Categories: Technology / Disability Inclusion

AI for a Fairer Future: Empowering People with Disabilities

AI for a Fairer Future: Empowering People with Disabilities

The promise of AI when lived experience leads

Artificial intelligence is not inherently equitable. Its impact depends on who designs it and whose needs are prioritized. When AI tools are built with lived experience at their heart—from conversational screen readers to adaptive dashboards and real-time captioning—they do more than remove barriers. They unlock agency, empower learning, and enable leadership. The right AI can turn access into opportunity, letting individuals learn at their own pace, contribute in ways that feel meaningful, and participate in communities that once overlooked them.

Avoiding a ‘shinier version of the same old bias’

discrimination and bias have long shadowed technology. Surashree Rahane, born with club foot and polymelia, speaks to the mindset shift needed in tech design. “Don’t just seek jobs, create them,” she says. “That’s how I learned that leadership itself is inclusion.” Rahane’s work as founder and CEO of Yearbook Canvas, which specialises in digital yearbooks for academic institutions, reveals how structural barriers—like inaccessible infrastructure, biased funding networks, and rigid education systems—persist even as technology advances.

To counter these barriers, Rahane is collaborating with Newton School of Technology near New Delhi to develop inclusive academic design and AI-based learning tools that adapt to each student’s pace. Her conviction is clear: “AI can democratise access to education, but only if we teach it to understand diverse learners. Otherwise, we risk building a shinier version of the same old bias.”

‘The great equaliser’: AI in daily life and work

From voice-to-speech assistance for speech-impaired individuals to gesture-based wheelchair controls, AI is progressively dissolving barriers that once defined what people with disabilities could or could not do. Prateek Madhav, CEO of the AssisTech Foundation (ATF), describes AI as “the great equaliser.” While some worry about AI’s impact on jobs, Madhav argues that for people with disabilities, AI is creating possibilities—industrial roles, creative positions, and leadership opportunities that align with their strengths and aspirations.

In Mumbai, Ketan Kothari, a consultant at Xavier’s Resource Centre for the Visually Challenged, demonstrates practical gains: “Today I can format a document, access meetings with live captions, and even generate visual descriptions through apps.” His experience highlights how AI translates imagination into function, turning potential into tangible work outcomes. When tools are designed to augment capabilities rather than replace them, the workplace becomes more inclusive and productive for everyone.

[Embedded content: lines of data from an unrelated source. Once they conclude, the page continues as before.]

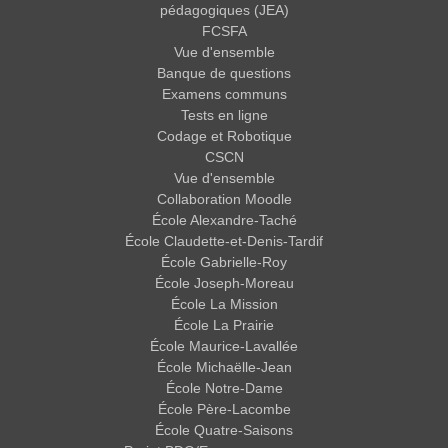
pédagogiques (JEA)
FCSFA
Vue d'ensemble
Banque de questions
Examens communs
Tests en ligne
Codage et Robotique
CSCN
Vue d'ensemble
Collaboration Moodle
École Alexandre-Taché
École Claudette-et-Denis-Tardif
École Gabrielle-Roy
École Joseph-Moreau
École La Mission
École La Prairie
École Maurice-Lavallée
École Michaëlle-Jean
École Notre-Dame
École Père-Lacombe
École Quatre-Saisons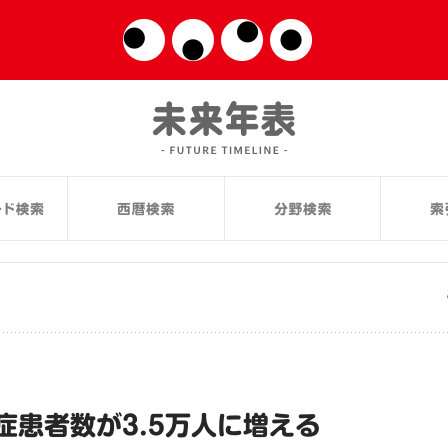
症患者数が3.5万人に増える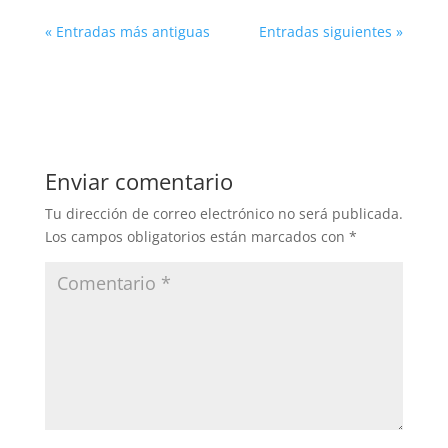
« Entradas más antiguas
Entradas siguientes »
Enviar comentario
Tu dirección de correo electrónico no será publicada.
Los campos obligatorios están marcados con
*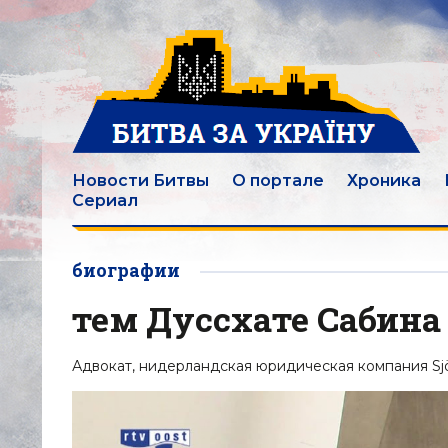
Новости Битвы
О портале
Хроника
Сериал
биографии
тем Дуссхате Сабина
Адвокат, нидерландская юридическая компания Sjö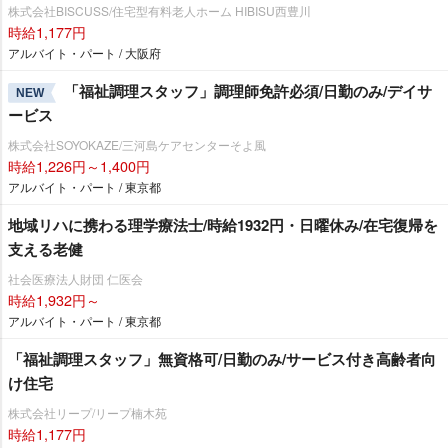
株式会社BISCUSS/住宅型有料老人ホーム HIBISU西豊川
時給1,177円
アルバイト・パート / 大阪府
「福祉調理スタッフ」調理師免許必須/日勤のみ/デイサ
NEW
ービス
株式会社SOYOKAZE/三河島ケアセンターそよ風
時給1,226円～1,400円
アルバイト・パート / 東京都
地域リハに携わる理学療法士/時給1932円・日曜休み/在宅復帰を
支える老健
社会医療法人財団 仁医会
時給1,932円～
アルバイト・パート / 東京都
「福祉調理スタッフ」無資格可/日勤のみ/サービス付き高齢者向
け住宅
株式会社リープ/リープ楠木苑
時給1,177円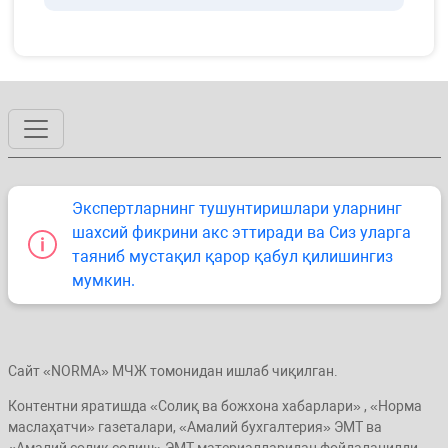
Экспертларнинг тушунтиришлари уларнинг
шахсий фикрини акс эттиради ва Сиз уларга
таяниб мустақил қарор қабул қилишингиз
мумкин.
Сайт «NORMA» МЧЖ томонидан ишлаб чиқилган.
Контентни яратишда «Солиқ ва божхона хабарлари» , «Норма
маслаҳатчи» газеталари, «Амалий бухгалтерия» ЭМТ ва
«Амалий солиқ солиш» ЭМТ материалларидан фойдаланилди.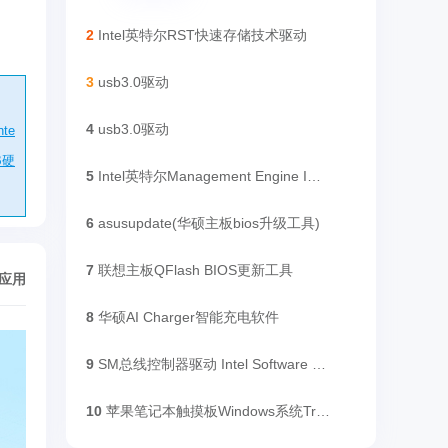
2
Intel英特尔RST快速存储技术驱动
3
usb3.0驱动
4
usb3.0驱动
te
B硬
5
Intel英特尔Management Engine Interface(Intel ME)驱动
6
asusupdate(华硕主板bios升级工具)
7
联想主板QFlash BIOS更新工具
/应用
8
华硕AI Charger智能充电软件
9
SM总线控制器驱动 Intel Software Installation Utility
10
苹果笔记本触摸板Windows系统Trackpad++驱动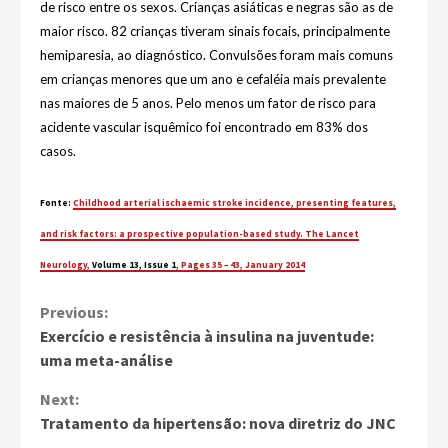
de risco entre os sexos. Crianças asiáticas e negras são as de
maior risco. 82 crianças tiveram sinais focais, principalmente
hemiparesia, ao diagnóstico. Convulsões foram mais comuns
em crianças menores que um ano e cefaléia mais prevalente
nas maiores de 5 anos. Pelo menos um fator de risco para
acidente vascular isquêmico foi encontrado em 83% dos
casos.
Fonte:
Childhood arterial ischaemic stroke incidence, presenting features,
and risk factors: a prospective population-based study. The Lancet
Neurology,
Volume 13, Issue 1
, Pages 35 – 43, January 2014
Continue
Previous:
Exercício e resistência à insulina na juventude:
Reading
uma meta-análise
Next:
Tratamento da hipertensão: nova diretriz do JNC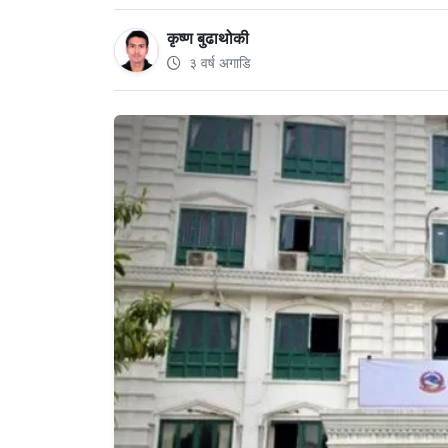
कृष्ण बुढाथोकी
३ वर्ष अगाडि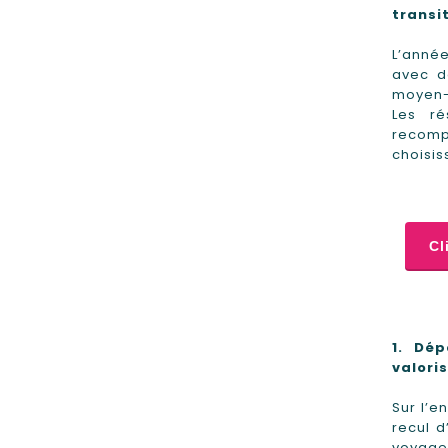
transi
L’anné
avec d
moyen-c
Les ré
recompo
choisis
Cl
1.
Dép
valori
Sur l’e
recul d
voyage,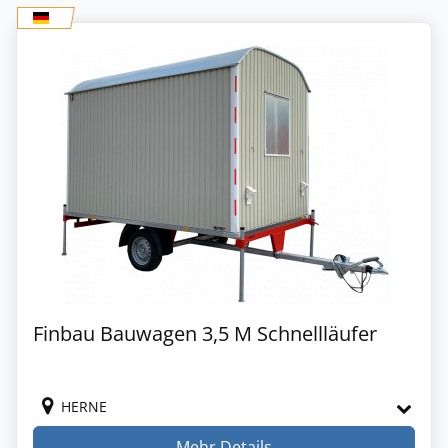
Finbau Bauwagen 3,5 M Schnellläufer
HERNE
Mehr Details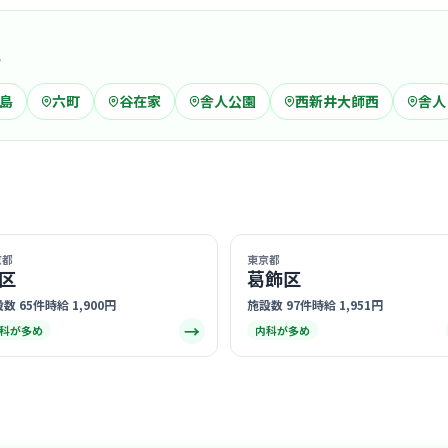
域
クリニック
島
六町
谷在家
舎人公園
西新井大師西
舎人
中内クリ
竹ノ
最寄り
2023年
囲気です。
… 詳しく見
京都
東京都
区
葛飾区
数 65件
時給 1,900円
施設数 97件
時給 1,951円
→
科が多め
内科が多め
クリニック
苑田会放
医療法人社団苑
竹ノ
最寄り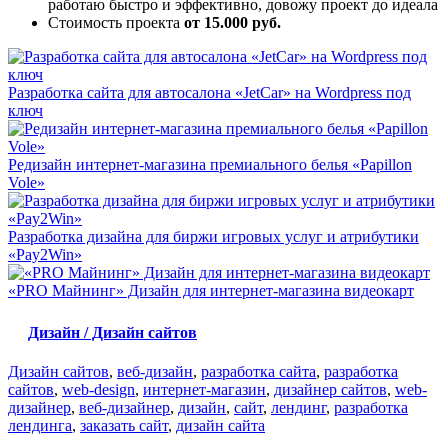
работаю быстро и эффективно, довожу проект до идеала
Стоимость проекта
от 15.000 руб.
Разработка сайта для автосалона «JetCar» на Wordpress под
ключ
Редизайн интернет-магазина премиального белья «Papillon
Vole»
Разработка дизайна для биржи игровых услуг и атрибутики
«Pay2Win»
«PRO Майнинг» Дизайн для интернет-магазина видеокарт
Дизайн / Дизайн сайтов
Дизайн сайтов
,
веб-дизайн
,
разработка сайта
,
разработка
сайтов
,
web-design
,
интернет-магазин
,
дизайнер сайтов
,
web-
дизайнер
,
веб-дизайнер
,
дизайн
,
сайт
,
лендинг
,
разработка
лендинга
,
заказать сайт
,
дизайн сайта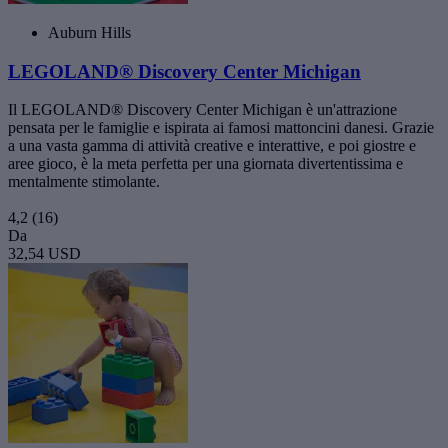
Auburn Hills
LEGOLAND® Discovery Center Michigan
Il LEGOLAND® Discovery Center Michigan è un'attrazione
pensata per le famiglie e ispirata ai famosi mattoncini danesi. Grazie
a una vasta gamma di attività creative e interattive, e poi giostre e
aree gioco, è la meta perfetta per una giornata divertentissima e
mentalmente stimolante.
4,2
(16)
Da
32,54 USD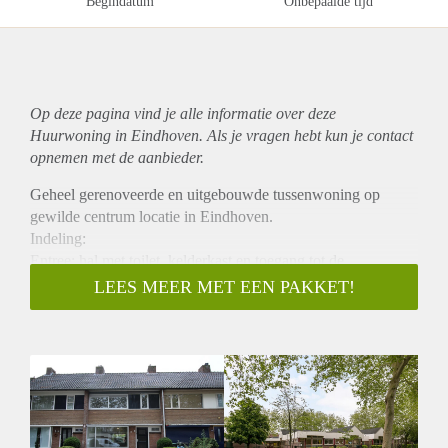
Begindatum
Onbepaalde tijd
Op deze pagina vind je alle informatie over deze
Huurwoning in Eindhoven. Als je vragen hebt kun je contact
opnemen met de aanbieder.
Geheel gerenoveerde en uitgebouwde tussenwoning op
gewilde centrum locatie in Eindhoven.
Indeling:
Entree; hal met toilet, kelderkast en toegang tot de
woonkamer.
LEES MEER MET EEN PAKKET!
Woonkamer met uitbouw aan de achterzijde v.v. keurige
laminaatvloer (nieuw) en half open keuken. De volledige
nieuw geplaatste keuken is voorzien van diverse
inbouwapparatuur. Vanuit de achterzijde van de woning is er
toegang tot de achtertuin welke is gelegen op het zuidwesten.
Er is een nette overkapping, stenen berging en achterom. De
tuin is betegeld en heeft 2 vrij-invulbare borders aan beide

Building a future of inclusive design and shared leadership

The Purple Fest scene in India often spotlights entrepreneurs and business leaders advancing disability-inclusive technology. Yet, as Tshering Dema from the UN Development Coordination Office notes, this is a global transition, not a single-country story. Inclusion isn’t merely about laws or infrastructure; it’s about mindset and shared design. The future of work must be built not just for people with disabilities, but with them, ensuring that their insights shape tools, workplaces, and policies from the outset.

Practical steps toward an equitable AI-enabled world

Real progress rests on intentional design choices. Here are key actions organizations and educators can take today:

  • Involve people with disabilities at every stage of product development, from discovery to testing to deployment.
  • Adopt accessible-by-default design, including screen-reader compatibility, keyboard navigation, and captioning in real time.
  • Invest in adaptive learning platforms that tailor content to individual pacing, strengths, and preferences.
  • Ensure funding and procurement processes recognize the value of inclusive tech and remove unintentional biases.
  • Foster cross-sector collaboration to share best practices and scale successful models globally.

Conclusion: a shared vision for the future of work

AI holds immense promise when it is guided by lived experience and a commitment to inclusive design. The stories of Surashree Rahane, Prateek Madhav, Ketan Kothari, and Tshering Dema show that technology can move beyond token gestures toward real empowerment. If we design AI for disability inclusion as a core objective—placing accessibility, agency, and leadership at the center—we can build a future of work and learning where everyone can contribute, lead, and thrive.